Hi.  I recently attended a lecture that had some disturbing info to me.  They said that microwaving broccoli changes it in such a way that it can raise LDL cholesterol.
I have never heard of this and I regularly steam my fresh broccoli in a Tupperware microwave steamer.  Do you have any valid substantive information on this?
I am a librarian in California.  If these people are giving out incorrect information, I wish to challenge them with authoritative information.
Thanks, Linda     (October 26, 2011)

Here is my response to Linda:
Hello Linda,

Any scientific fact may be misused or misinterpreted to make a point.  Microwaved broccoli DOES NOT raise LDL cholesterol.

• Some antioxidants may help to lower LDL cholesterol levels.
• Some cooking methods are better than others at maintaining high levels of nutrients, including antioxidants.

ONE 2003 study at the University of Murcia in Spain found that Broccoli cooked in a microwave may lose 74% to 97% of SOME antioxidant compounds, whereas steamed broccoli loses only about 10%.

BOILING broccoli caused a 66% loss of antioxidants.  Almost as much as the microwaved broccoli!
No mention of HOW the microwaved broccoli was cooked.
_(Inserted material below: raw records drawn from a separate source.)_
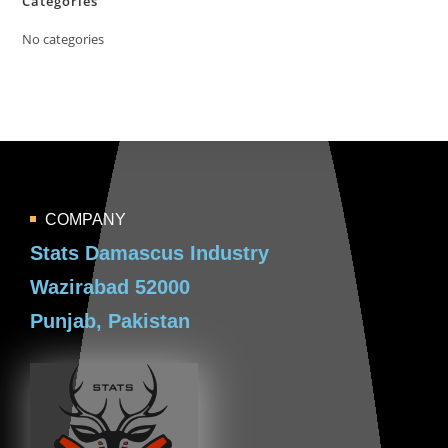
Categories
No categories
COMPANY
Stats Damascus Industry
Wazirabad 52000
Punjab, Pakistan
THIS IS A CRITICAL POINT.
The only published conclusion of the study is that steaming broccoli is the best way to cook it. 
But you can also steam broccoli (and many other foods) in the microwave!

This study DOES NOT say eating microwave broccoli will raise LDL cholesterol !

Even the microwaved broccoli in this study would lower your LDL cholesterol, just not as much as steamed broccoli.
The microwaved broccoli would NOT raise your LDL cholesterol levels!

Besides, as I noted above, broccoli can be steamed in a microwave, and that is the method you used. Problem solved, if there really was any problem to begin with.

Finally, Broccoli is not the only source of antioxidants.